The Kirksville-area tornado was a half-mile wide and stayed on the ground for about a mile and a half, county officials said Thursday morning.
In Caddo County in southwest Oklahoma, a possible tornado tore roofs off homes and businesses in Gracemont and Anadarko. School officials canceled classes for the day because of widespread power outages.
Anadarko’s downtown was in shambles, with pieces of roof and glass shards littering the streets, said Eddie Ladd, who runs an insurance business there. “I’m looking at my roof on the curb here we’ve been shoveling,” he said.
Dozens of inmates were evacuated from the Caddo County jail because of a gas line break, said the county’s emergency management director, Larry McDuffey.
In northeast Oklahoma, a 100 mph wind gust was recorded west of the Bartlesville airport in Washington County, authorities said. The high winds downed trees and power lines, temporarily cutting power to thousands.

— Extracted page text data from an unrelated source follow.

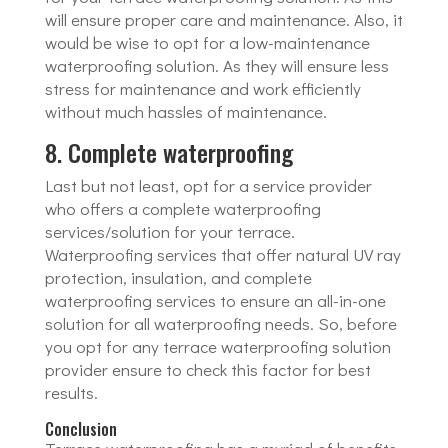
will ensure proper care and maintenance. Also, it
would be wise to opt for a low-maintenance
waterproofing solution. As they will ensure less
stress for maintenance and work efficiently
without much hassles of maintenance.
8. Complete waterproofing
Last but not least, opt for a service provider
who offers a complete waterproofing
services/solution for your terrace.
Waterproofing services that offer natural UV ray
protection, insulation, and complete
waterproofing services to ensure an all-in-one
solution for all waterproofing needs. So, before
you opt for any terrace waterproofing solution
provider ensure to check this factor for best
results.
Conclusion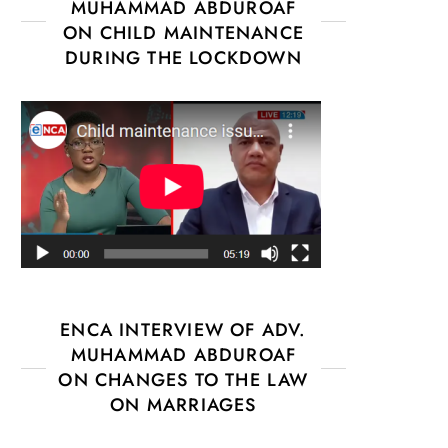
MUHAMMAD ABDUROAF
ON CHILD MAINTENANCE
DURING THE LOCKDOWN
ENCA INTERVIEW OF ADV.
MUHAMMAD ABDUROAF
ON CHANGES TO THE LAW
ON MARRIAGES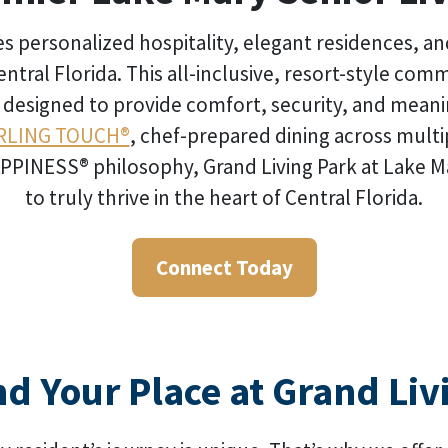
 personalized hospitality, elegant residences, an
entral Florida. This all-inclusive, resort-style com
y designed to provide comfort, security, and mean
RLING TOUCH®
, chef-prepared dining across multi
INESS® philosophy, Grand Living Park at Lake Mary 
to truly thrive in the heart of Central Florida.
Connect Today
nd Your Place at Grand Liv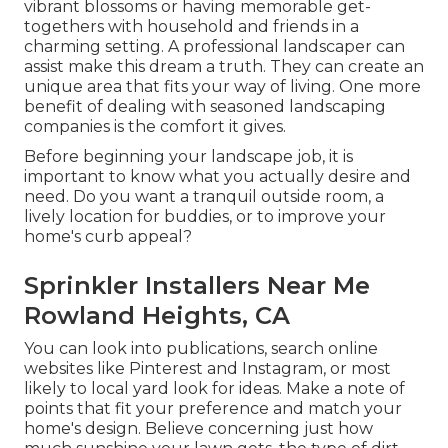
vibrant blossoms or having memorable get-
togethers with household and friends in a
charming setting. A professional landscaper can
assist make this dream a truth. They can create an
unique area that fits your way of living. One more
benefit of dealing with seasoned landscaping
companies is the comfort it gives.
Before beginning your landscape job, it is
important to know what you actually desire and
need. Do you want a tranquil outside room, a
lively location for buddies, or to improve your
home's curb appeal?
Sprinkler Installers Near Me
Rowland Heights, CA
You can look into publications, search online
websites like Pinterest and Instagram, or most
likely to local yard look for ideas. Make a note of
points that fit your preference and match your
home's design. Believe concerning just how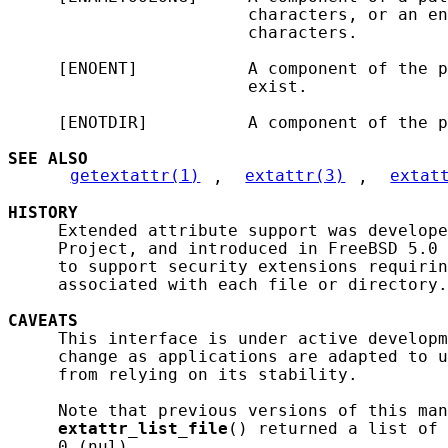
                        characters, or an en
                        characters.

     [ENOENT]           A component of the p
                        exist.

     [ENOTDIR]          A component of the p
SEE ALSO
getextattr(1)
, 
extattr(3)
, 
extat
HISTORY
     Extended attribute support was develope
     Project, and introduced in FreeBSD 5.0 
     to support security extensions requirin
     associated with each file or directory.

CAVEATS
     This interface is under active developm
     change as applications are adapted to u
     from relying on its stability.

     Note that previous versions of this man
extattr_list_file
() returned a list of 
     0 (nul).
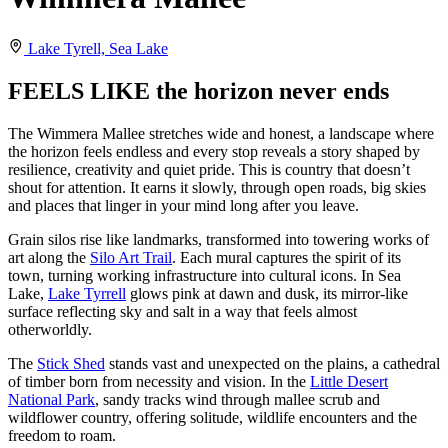
Lake Tyrell, Sea Lake
FEELS LIKE the horizon never ends
The Wimmera Mallee stretches wide and honest, a landscape where
the horizon feels endless and every stop reveals a story shaped by
resilience, creativity and quiet pride. This is country that doesn’t
shout for attention. It earns it slowly, through open roads, big skies
and places that linger in your mind long after you leave.
Grain silos rise like landmarks, transformed into towering works of
art along the
Silo Art Trail
. Each mural captures the spirit of its
town, turning working infrastructure into cultural icons. In Sea
Lake,
Lake Tyrrell
glows pink at dawn and dusk, its mirror-like
surface reflecting sky and salt in a way that feels almost
otherworldly.
The
Stick Shed
stands vast and unexpected on the plains, a cathedral
of timber born from necessity and vision. In the
Little Desert
National Park
, sandy tracks wind through mallee scrub and
wildflower country, offering solitude, wildlife encounters and the
freedom to roam.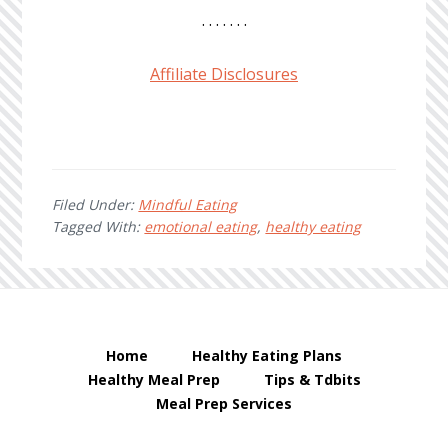
. . . . . . .
Affiliate Disclosures
Filed Under:
Mindful Eating
Tagged With:
emotional eating
,
healthy eating
Home
Healthy Eating Plans
Healthy Meal Prep
Tips & Tdbits
Meal Prep Services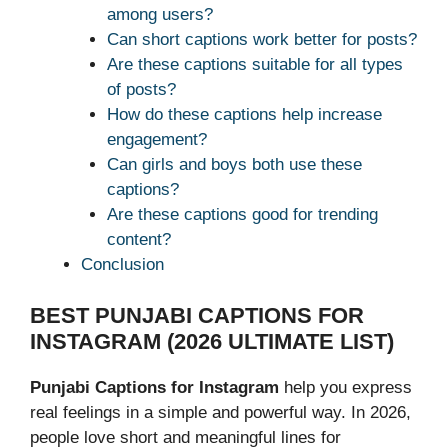
among users?
Can short captions work better for posts?
Are these captions suitable for all types
of posts?
How do these captions help increase
engagement?
Can girls and boys both use these
captions?
Are these captions good for trending
content?
Conclusion
BEST PUNJABI CAPTIONS FOR
INSTAGRAM (2026 ULTIMATE LIST)
Punjabi Captions for Instagram
help you express
real feelings in a simple and powerful way. In 2026,
people love short and meaningful lines for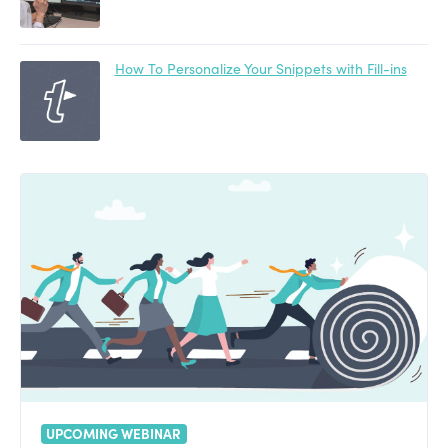
How To Personalize Your Snippets with Fill-ins
UPCOMING WEBINAR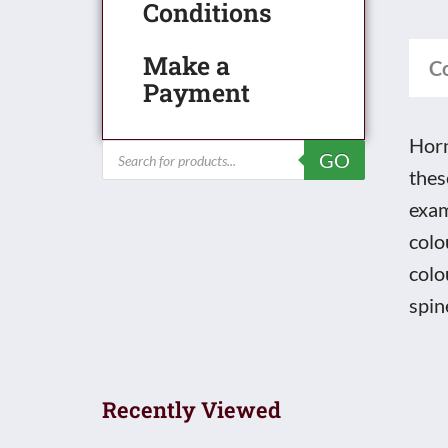
45
Conditions
Pag
Make a
4th
C
Payment
Issu
Prod
Horn
Products
GO
Cata
search
thes
quan
exam
colo
colo
spin
Recently Viewed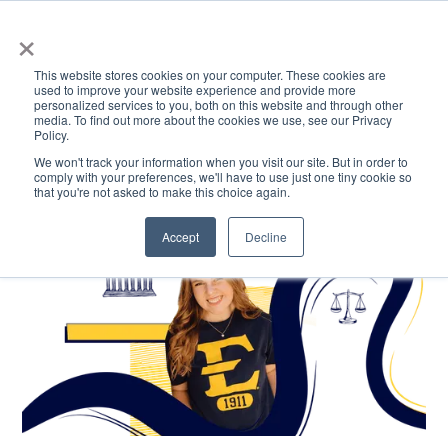
×
This website stores cookies on your computer. These cookies are
used to improve your website experience and provide more
personalized services to you, both on this website and through other
media. To find out more about the cookies we use, see our Privacy
Policy.
ACADEMICS & LEARNING
ARTS & CULTURE
RESEARCH & INNOVATION
SE
We won't track your information when you visit our site. But in order to
comply with your preferences, we'll have to use just one tiny cookie so
that you're not asked to make this choice again.
Accept
Decline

Parts of the roof were blown off the Lighthouse Mission homeless shelter in Bartlesville, displacing 15 people staying there, but no one was injured.
Flooding, heavy rain
Central Indiana saw wind gusts of up to 60 mph and street flooding was reported in Vincennes, Linton and Rockville, authorities said. Utilities reported 8,000 were without power in and around Indianapolis early Thursday.
In Illinois, a range of storms dumped as much as 3 inches of rain within 50 minutes. National Weather Service meteorologist Ed Shimon called the accumulation “unbelievable,” comparing it to heavy rainfall in the tropics.
School was canceled Thursday in the southern Illinois town of Gillespie because much of the town was without power and some school buildings were damaged.
The latest storms come less than a week after another batch of severe weather, including at least a dozen confirmed tornadoes, ravaged parts of southern Missouri. Those storms killed four people and damaged or destroyed several hundred homes.